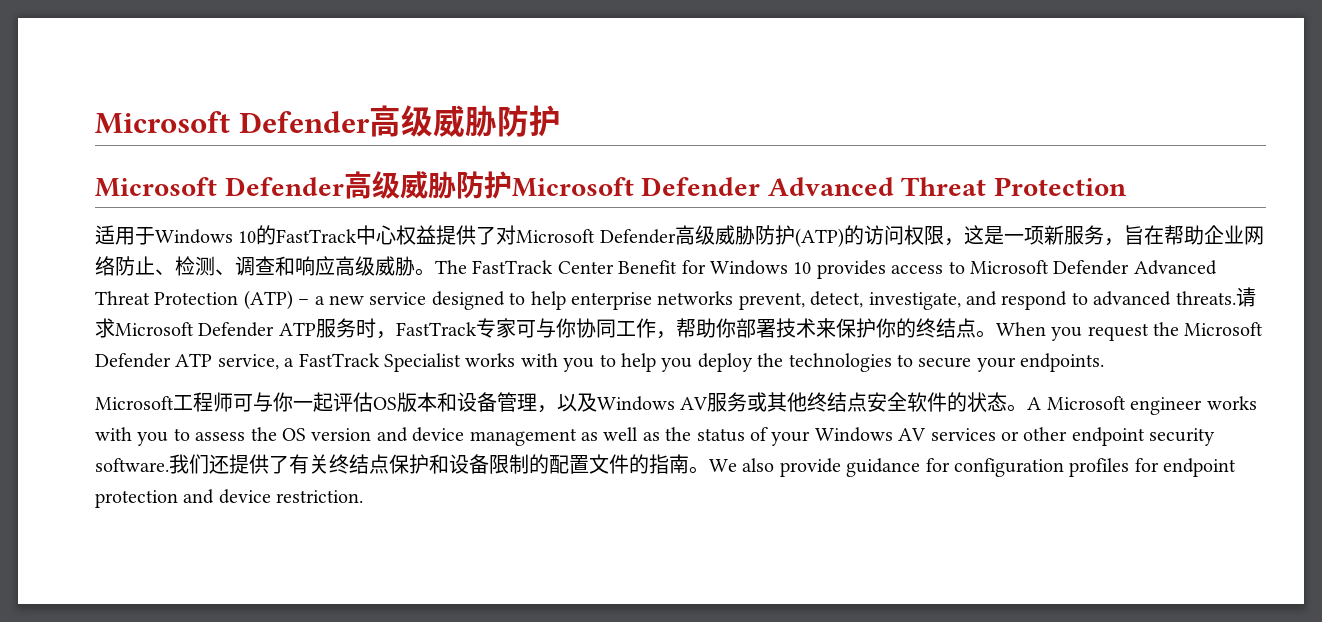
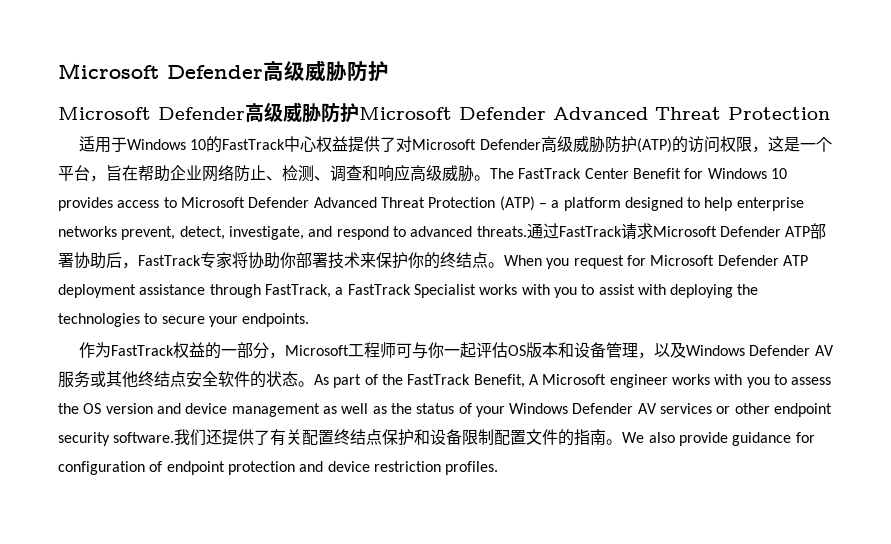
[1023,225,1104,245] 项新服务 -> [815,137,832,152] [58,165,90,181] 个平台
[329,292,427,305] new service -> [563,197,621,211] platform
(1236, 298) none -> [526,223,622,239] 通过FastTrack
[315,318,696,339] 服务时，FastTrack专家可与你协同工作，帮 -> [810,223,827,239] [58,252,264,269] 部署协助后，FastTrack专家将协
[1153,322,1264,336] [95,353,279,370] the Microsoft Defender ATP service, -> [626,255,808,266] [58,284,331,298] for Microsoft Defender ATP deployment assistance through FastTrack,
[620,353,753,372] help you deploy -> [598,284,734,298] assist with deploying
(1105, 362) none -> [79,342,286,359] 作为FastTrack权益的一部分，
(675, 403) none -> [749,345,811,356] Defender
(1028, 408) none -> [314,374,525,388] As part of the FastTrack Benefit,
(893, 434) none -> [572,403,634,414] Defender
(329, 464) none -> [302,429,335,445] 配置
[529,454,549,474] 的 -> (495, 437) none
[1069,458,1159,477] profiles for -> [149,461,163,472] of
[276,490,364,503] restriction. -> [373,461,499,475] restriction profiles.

* * *

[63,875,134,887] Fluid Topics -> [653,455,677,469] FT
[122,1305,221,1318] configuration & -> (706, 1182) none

Action item: The reply should consist solely of the lines above from the one that has "(1236, 298) none" through the one that has "[315,318,696,339] 服务时，FastTrack专家可与你协同工作，帮 ->", reproduced exactly.

The completed task:
(1236, 298) none -> [526,223,622,239] 通过FastTrack
[315,318,696,339] 服务时，FastTrack专家可与你协同工作，帮 -> [810,223,827,239] [58,252,264,269] 部署协助后，FastTrack专家将协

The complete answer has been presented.